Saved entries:
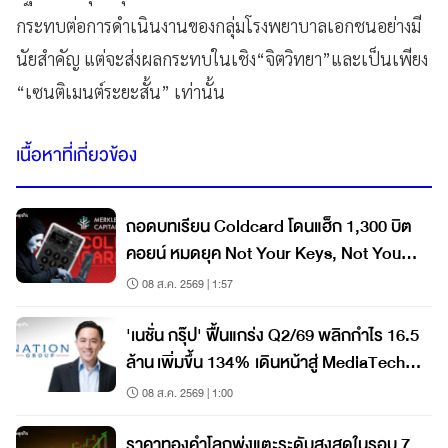
กระทบต่อการดำเนินงานของกลุ่มโรงพยาบาลเอกชนอย่างมี
นัยสำคัญ แต่จะส่งผลกระทบในเชิง“จิตวิทยา”และเป็นเพียง
“เซนติเมนต์ระยะสั้น” เท่านั้น
เนื้อหาที่เกี่ยวข้อง
ถอดบทเรียน Coldcard โดนแฮ็ก 1,300 บิต
คอยน์ หมดยุค Not Your Keys, Not Your
Coins?
08 ส.ค. 2569 | 1:57
'เนชั่น กรุ๊ป' ฟื้นแกร่ง Q2/69 พลิกกำไร 16.5
ล้าน เพิ่มขึ้น 134% เดินหน้าสู่ MediaTech
เต็มรูปแบบ
08 ส.ค. 2569 | 1:00
ราคาทองคำโลกพุ่งแตะระดับสูงสุดในรอบ 7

**Task**
Copy the text of every record above word for word, keeping each line as it appears, and leave out the pictures.

**Response to the task**
กระทบต่อการดำเนินงานของกลุ่มโรงพยาบาลเอกชนอย่างมี
นัยสำคัญ แต่จะส่งผลกระทบในเชิง“จิตวิทยา”และเป็นเพียง
“เซนติเมนต์ระยะสั้น” เท่านั้น
เนื้อหาที่เกี่ยวข้อง
ถอดบทเรียน Coldcard โดนแฮ็ก 1,300 บิต
คอยน์ หมดยุค Not Your Keys, Not Your
Coins?
08 ส.ค. 2569 | 1:57
'เนชั่น กรุ๊ป' ฟื้นแกร่ง Q2/69 พลิกกำไร 16.5
ล้าน เพิ่มขึ้น 134% เดินหน้าสู่ MediaTech
เต็มรูปแบบ
08 ส.ค. 2569 | 1:00
ราคาทองคำโลกพุ่งแตะระดับสูงสุดในรอบ 7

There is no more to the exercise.